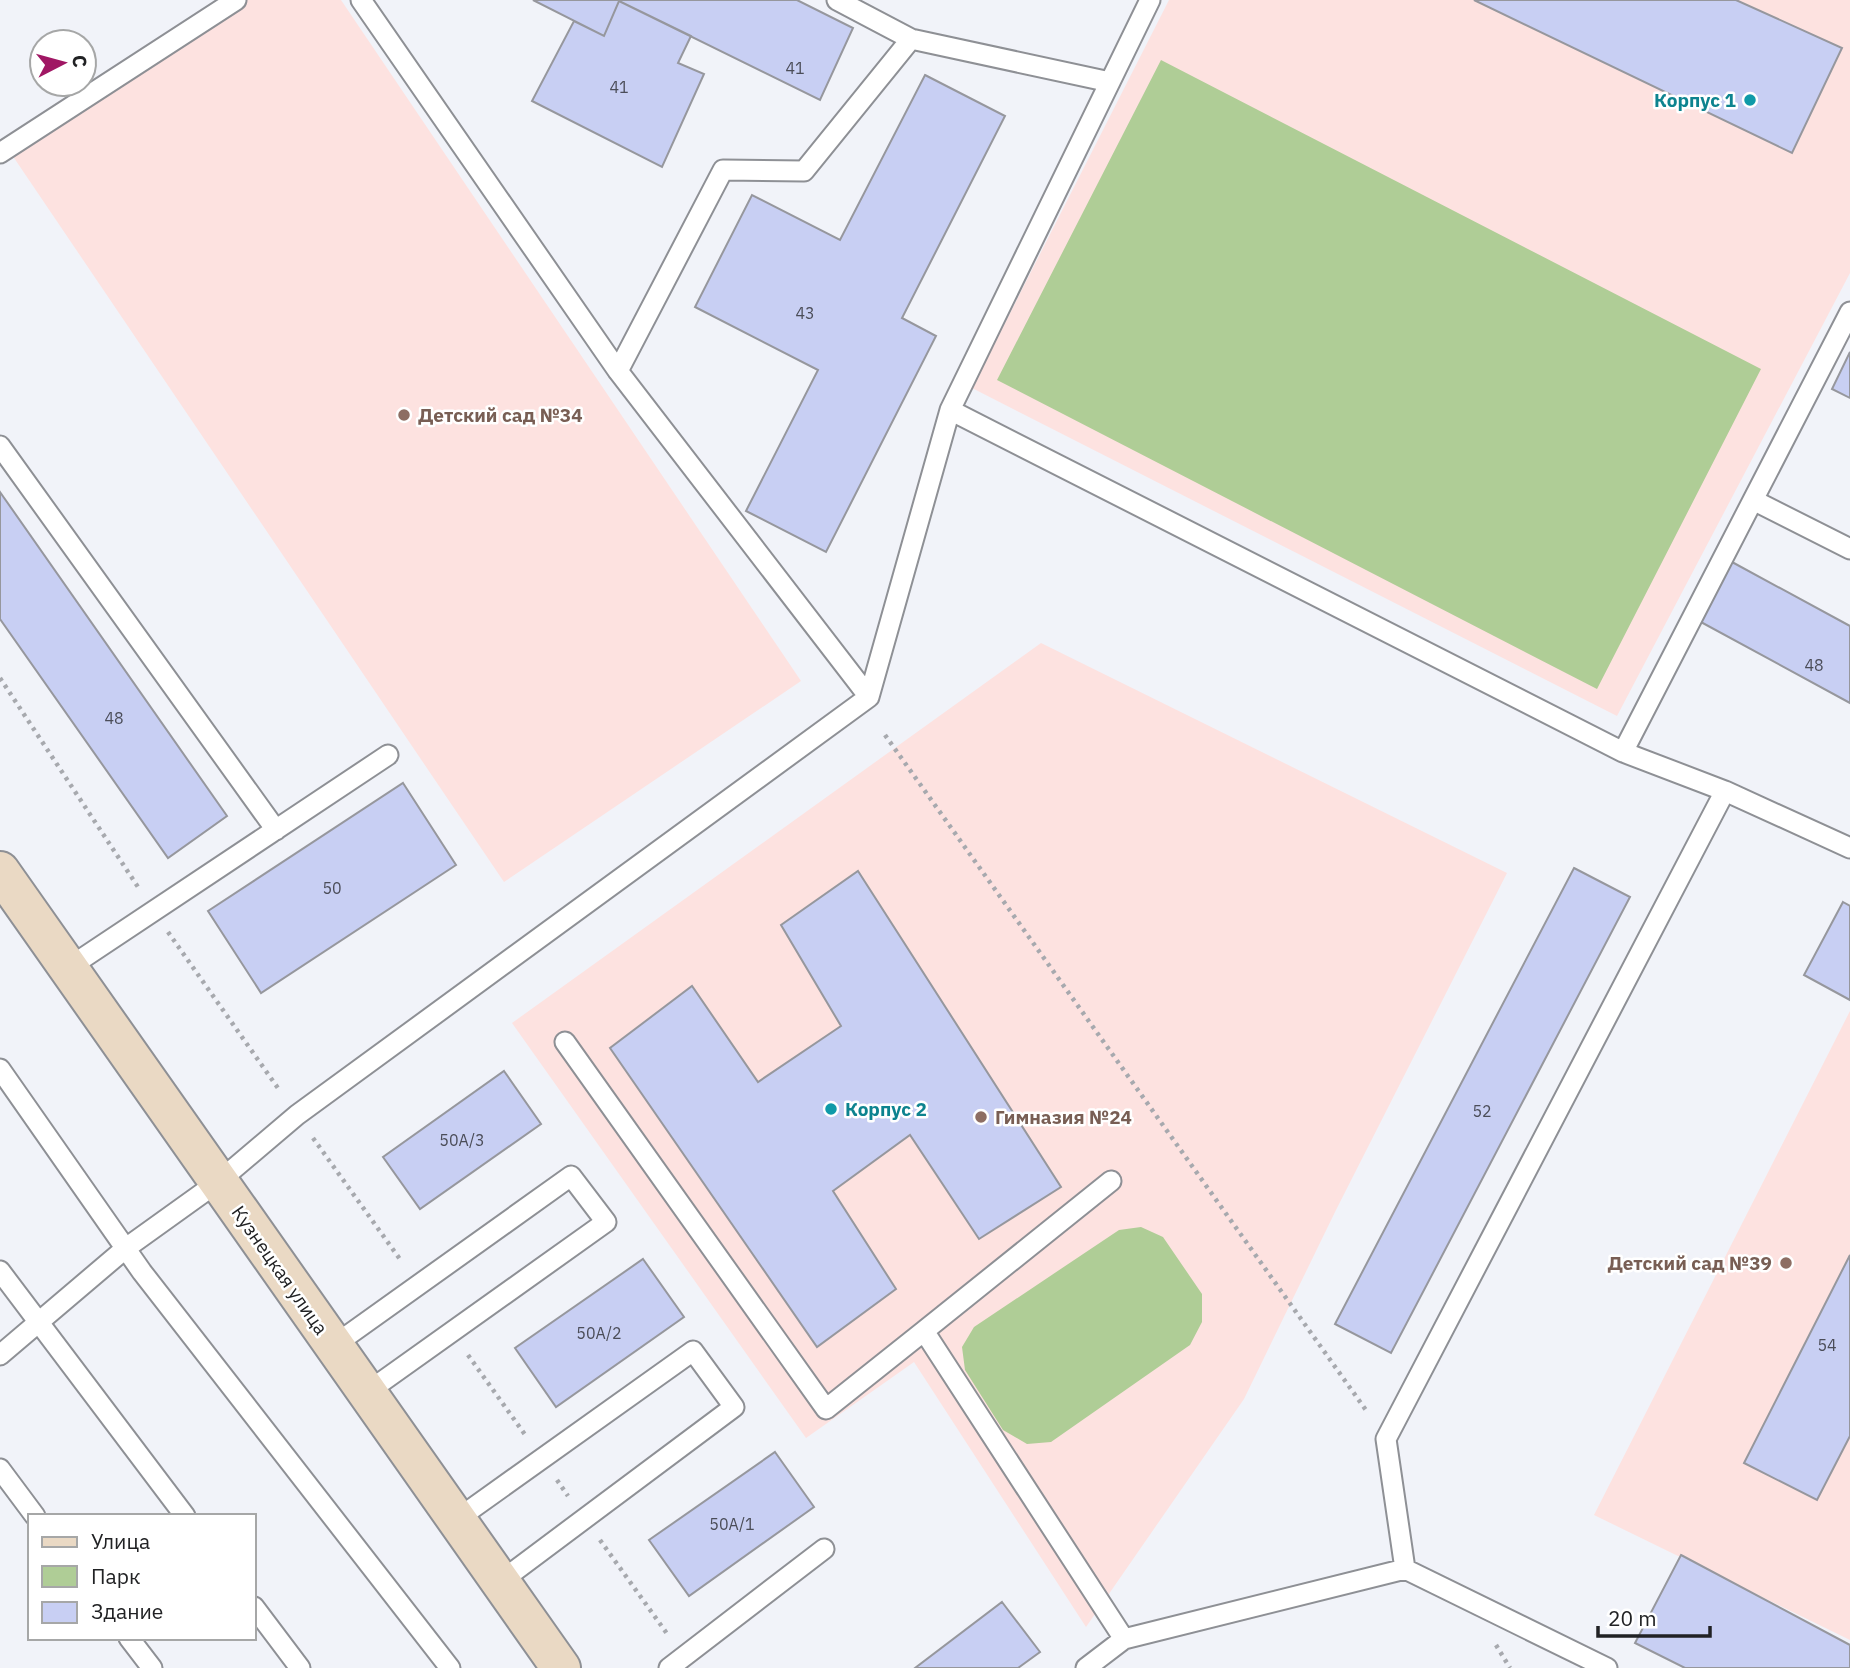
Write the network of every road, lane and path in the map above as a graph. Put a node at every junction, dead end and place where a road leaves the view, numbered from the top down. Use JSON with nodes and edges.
{"nodes":[{"id":1,"x":236,"y":0,"type":"edge"},
{"id":2,"x":361,"y":0,"type":"edge"},
{"id":3,"x":837,"y":0,"type":"edge"},
{"id":4,"x":1150,"y":0,"type":"edge"},
{"id":5,"x":911,"y":39,"type":"junction"},
{"id":6,"x":1110,"y":82,"type":"junction"},
{"id":7,"x":0,"y":153,"type":"edge"},
{"id":8,"x":1850,"y":312,"type":"edge"},
{"id":9,"x":618,"y":370,"type":"junction"},
{"id":10,"x":950,"y":410,"type":"junction"},
{"id":11,"x":0,"y":446,"type":"edge"},
{"id":12,"x":1753,"y":500,"type":"junction"},
{"id":13,"x":1850,"y":550,"type":"edge"},
{"id":14,"x":0,"y":678,"type":"edge"},
{"id":15,"x":869,"y":697,"type":"junction"},
{"id":16,"x":885,"y":734,"type":"dead end"},
{"id":17,"x":1623,"y":752,"type":"junction"},
{"id":18,"x":388,"y":755,"type":"dead end"},
{"id":19,"x":1725,"y":791,"type":"junction"},
{"id":20,"x":276,"y":830,"type":"junction"},
{"id":21,"x":1850,"y":848,"type":"edge"},
{"id":22,"x":0,"y":871,"type":"edge"},
{"id":23,"x":154,"y":911,"type":"junction"},
{"id":24,"x":68,"y":968,"type":"junction"},
{"id":25,"x":565,"y":1042,"type":"dead end"},
{"id":26,"x":0,"y":1069,"type":"edge"},
{"id":27,"x":297,"y":1115,"type":"junction"},
{"id":28,"x":1111,"y":1181,"type":"dead end"},
{"id":29,"x":218,"y":1182,"type":"junction"},
{"id":30,"x":126,"y":1248,"type":"junction"},
{"id":31,"x":0,"y":1271,"type":"edge"},
{"id":32,"x":418,"y":1285,"type":"junction"},
{"id":33,"x":38,"y":1321,"type":"junction"},
{"id":34,"x":925,"y":1331,"type":"junction"},
{"id":35,"x":451,"y":1332,"type":"junction"},
{"id":36,"x":333,"y":1346,"type":"junction"},
{"id":37,"x":0,"y":1355,"type":"edge"},
{"id":38,"x":366,"y":1393,"type":"junction"},
{"id":39,"x":1386,"y":1439,"type":"junction"},
{"id":40,"x":542,"y":1459,"type":"junction"},
{"id":41,"x":0,"y":1469,"type":"edge"},
{"id":42,"x":34,"y":1514,"type":"edge"},
{"id":43,"x":183,"y":1514,"type":"edge"},
{"id":44,"x":585,"y":1519,"type":"junction"},
{"id":45,"x":456,"y":1520,"type":"junction"},
{"id":46,"x":824,"y":1549,"type":"dead end"},
{"id":47,"x":1405,"y":1569,"type":"junction"},
{"id":48,"x":501,"y":1581,"type":"junction"},
{"id":49,"x":256,"y":1610,"type":"edge"},
{"id":50,"x":1124,"y":1639,"type":"junction"},
{"id":51,"x":131,"y":1640,"type":"edge"},
{"id":52,"x":677,"y":1662,"type":"edge"},
{"id":53,"x":152,"y":1668,"type":"edge"},
{"id":54,"x":300,"y":1668,"type":"edge"},
{"id":55,"x":450,"y":1668,"type":"edge"},
{"id":56,"x":561,"y":1668,"type":"edge"},
{"id":57,"x":1086,"y":1668,"type":"edge"},
{"id":58,"x":1607,"y":1668,"type":"edge"}],
"edges":[{"from":1,"to":7,"type":"lane"},
{"from":2,"to":9,"type":"lane"},
{"from":3,"to":5,"type":"lane"},
{"from":4,"to":6,"type":"lane"},
{"from":5,"to":6,"type":"lane"},
{"from":5,"to":9,"type":"lane"},
{"from":6,"to":10,"type":"lane"},
{"from":8,"to":12,"type":"lane"},
{"from":9,"to":15,"type":"lane"},
{"from":10,"to":15,"type":"lane"},
{"from":10,"to":17,"type":"lane"},
{"from":11,"to":20,"type":"lane"},
{"from":12,"to":13,"type":"lane"},
{"from":12,"to":17,"type":"lane"},
{"from":14,"to":23,"type":"path"},
{"from":15,"to":27,"type":"lane"},
{"from":16,"to":39,"type":"path"},
{"from":17,"to":19,"type":"lane"},
{"from":18,"to":20,"type":"lane"},
{"from":19,"to":21,"type":"lane"},
{"from":19,"to":39,"type":"lane"},
{"from":20,"to":23,"type":"lane"},
{"from":22,"to":24,"type":"main road","name":"Кузнецкая улица"},
{"from":23,"to":24,"type":"lane"},
{"from":23,"to":27,"type":"path"},
{"from":24,"to":29,"type":"main road","name":"Кузнецкая улица"},
{"from":25,"to":34,"type":"lane"},
{"from":26,"to":30,"type":"lane"},
{"from":27,"to":29,"type":"lane"},
{"from":27,"to":32,"type":"path"},
{"from":28,"to":34,"type":"lane"},
{"from":29,"to":30,"type":"lane"},
{"from":29,"to":36,"type":"main road","name":"Кузнецкая улица"},
{"from":30,"to":33,"type":"lane"},
{"from":30,"to":55,"type":"lane"},
{"from":31,"to":33,"type":"lane"},
{"from":32,"to":35,"type":"lane"},
{"from":32,"to":36,"type":"lane"},
{"from":33,"to":37,"type":"lane"},
{"from":33,"to":43,"type":"lane"},
{"from":34,"to":50,"type":"lane"},
{"from":35,"to":38,"type":"lane"},
{"from":35,"to":40,"type":"path"},
{"from":36,"to":38,"type":"main road","name":"Кузнецкая улица"},
{"from":38,"to":45,"type":"main road","name":"Кузнецкая улица"},
{"from":39,"to":47,"type":"lane"},
{"from":40,"to":44,"type":"path"},
{"from":40,"to":44,"type":"lane"},
{"from":40,"to":45,"type":"lane"},
{"from":41,"to":42,"type":"lane"},
{"from":44,"to":48,"type":"lane"},
{"from":44,"to":52,"type":"path"},
{"from":45,"to":48,"type":"main road","name":"Кузнецкая улица"},
{"from":46,"to":52,"type":"lane"},
{"from":47,"to":50,"type":"lane"},
{"from":47,"to":58,"type":"lane"},
{"from":48,"to":56,"type":"main road","name":"Кузнецкая улица"},
{"from":49,"to":54,"type":"lane"},
{"from":50,"to":57,"type":"lane"},
{"from":51,"to":53,"type":"lane"}]}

══════════

▶ [WORK ORDER] With the pictures removed, copy the data above word for word.

▶ [TASK OUTPUT]
Write the network of every road, lane and path in the map above as a graph. Put a node at every junction, dead end and place where a road leaves the view, numbered from the top down. Use JSON with nodes and edges.
{"nodes":[{"id":1,"x":236,"y":0,"type":"edge"},
{"id":2,"x":361,"y":0,"type":"edge"},
{"id":3,"x":837,"y":0,"type":"edge"},
{"id":4,"x":1150,"y":0,"type":"edge"},
{"id":5,"x":911,"y":39,"type":"junction"},
{"id":6,"x":1110,"y":82,"type":"junction"},
{"id":7,"x":0,"y":153,"type":"edge"},
{"id":8,"x":1850,"y":312,"type":"edge"},
{"id":9,"x":618,"y":370,"type":"junction"},
{"id":10,"x":950,"y":410,"type":"junction"},
{"id":11,"x":0,"y":446,"type":"edge"},
{"id":12,"x":1753,"y":500,"type":"junction"},
{"id":13,"x":1850,"y":550,"type":"edge"},
{"id":14,"x":0,"y":678,"type":"edge"},
{"id":15,"x":869,"y":697,"type":"junction"},
{"id":16,"x":885,"y":734,"type":"dead end"},
{"id":17,"x":1623,"y":752,"type":"junction"},
{"id":18,"x":388,"y":755,"type":"dead end"},
{"id":19,"x":1725,"y":791,"type":"junction"},
{"id":20,"x":276,"y":830,"type":"junction"},
{"id":21,"x":1850,"y":848,"type":"edge"},
{"id":22,"x":0,"y":871,"type":"edge"},
{"id":23,"x":154,"y":911,"type":"junction"},
{"id":24,"x":68,"y":968,"type":"junction"},
{"id":25,"x":565,"y":1042,"type":"dead end"},
{"id":26,"x":0,"y":1069,"type":"edge"},
{"id":27,"x":297,"y":1115,"type":"junction"},
{"id":28,"x":1111,"y":1181,"type":"dead end"},
{"id":29,"x":218,"y":1182,"type":"junction"},
{"id":30,"x":126,"y":1248,"type":"junction"},
{"id":31,"x":0,"y":1271,"type":"edge"},
{"id":32,"x":418,"y":1285,"type":"junction"},
{"id":33,"x":38,"y":1321,"type":"junction"},
{"id":34,"x":925,"y":1331,"type":"junction"},
{"id":35,"x":451,"y":1332,"type":"junction"},
{"id":36,"x":333,"y":1346,"type":"junction"},
{"id":37,"x":0,"y":1355,"type":"edge"},
{"id":38,"x":366,"y":1393,"type":"junction"},
{"id":39,"x":1386,"y":1439,"type":"junction"},
{"id":40,"x":542,"y":1459,"type":"junction"},
{"id":41,"x":0,"y":1469,"type":"edge"},
{"id":42,"x":34,"y":1514,"type":"edge"},
{"id":43,"x":183,"y":1514,"type":"edge"},
{"id":44,"x":585,"y":1519,"type":"junction"},
{"id":45,"x":456,"y":1520,"type":"junction"},
{"id":46,"x":824,"y":1549,"type":"dead end"},
{"id":47,"x":1405,"y":1569,"type":"junction"},
{"id":48,"x":501,"y":1581,"type":"junction"},
{"id":49,"x":256,"y":1610,"type":"edge"},
{"id":50,"x":1124,"y":1639,"type":"junction"},
{"id":51,"x":131,"y":1640,"type":"edge"},
{"id":52,"x":677,"y":1662,"type":"edge"},
{"id":53,"x":152,"y":1668,"type":"edge"},
{"id":54,"x":300,"y":1668,"type":"edge"},
{"id":55,"x":450,"y":1668,"type":"edge"},
{"id":56,"x":561,"y":1668,"type":"edge"},
{"id":57,"x":1086,"y":1668,"type":"edge"},
{"id":58,"x":1607,"y":1668,"type":"edge"}],
"edges":[{"from":1,"to":7,"type":"lane"},
{"from":2,"to":9,"type":"lane"},
{"from":3,"to":5,"type":"lane"},
{"from":4,"to":6,"type":"lane"},
{"from":5,"to":6,"type":"lane"},
{"from":5,"to":9,"type":"lane"},
{"from":6,"to":10,"type":"lane"},
{"from":8,"to":12,"type":"lane"},
{"from":9,"to":15,"type":"lane"},
{"from":10,"to":15,"type":"lane"},
{"from":10,"to":17,"type":"lane"},
{"from":11,"to":20,"type":"lane"},
{"from":12,"to":13,"type":"lane"},
{"from":12,"to":17,"type":"lane"},
{"from":14,"to":23,"type":"path"},
{"from":15,"to":27,"type":"lane"},
{"from":16,"to":39,"type":"path"},
{"from":17,"to":19,"type":"lane"},
{"from":18,"to":20,"type":"lane"},
{"from":19,"to":21,"type":"lane"},
{"from":19,"to":39,"type":"lane"},
{"from":20,"to":23,"type":"lane"},
{"from":22,"to":24,"type":"main road","name":"Кузнецкая улица"},
{"from":23,"to":24,"type":"lane"},
{"from":23,"to":27,"type":"path"},
{"from":24,"to":29,"type":"main road","name":"Кузнецкая улица"},
{"from":25,"to":34,"type":"lane"},
{"from":26,"to":30,"type":"lane"},
{"from":27,"to":29,"type":"lane"},
{"from":27,"to":32,"type":"path"},
{"from":28,"to":34,"type":"lane"},
{"from":29,"to":30,"type":"lane"},
{"from":29,"to":36,"type":"main road","name":"Кузнецкая улица"},
{"from":30,"to":33,"type":"lane"},
{"from":30,"to":55,"type":"lane"},
{"from":31,"to":33,"type":"lane"},
{"from":32,"to":35,"type":"lane"},
{"from":32,"to":36,"type":"lane"},
{"from":33,"to":37,"type":"lane"},
{"from":33,"to":43,"type":"lane"},
{"from":34,"to":50,"type":"lane"},
{"from":35,"to":38,"type":"lane"},
{"from":35,"to":40,"type":"path"},
{"from":36,"to":38,"type":"main road","name":"Кузнецкая улица"},
{"from":38,"to":45,"type":"main road","name":"Кузнецкая улица"},
{"from":39,"to":47,"type":"lane"},
{"from":40,"to":44,"type":"path"},
{"from":40,"to":44,"type":"lane"},
{"from":40,"to":45,"type":"lane"},
{"from":41,"to":42,"type":"lane"},
{"from":44,"to":48,"type":"lane"},
{"from":44,"to":52,"type":"path"},
{"from":45,"to":48,"type":"main road","name":"Кузнецкая улица"},
{"from":46,"to":52,"type":"lane"},
{"from":47,"to":50,"type":"lane"},
{"from":47,"to":58,"type":"lane"},
{"from":48,"to":56,"type":"main road","name":"Кузнецкая улица"},
{"from":49,"to":54,"type":"lane"},
{"from":50,"to":57,"type":"lane"},
{"from":51,"to":53,"type":"lane"}]}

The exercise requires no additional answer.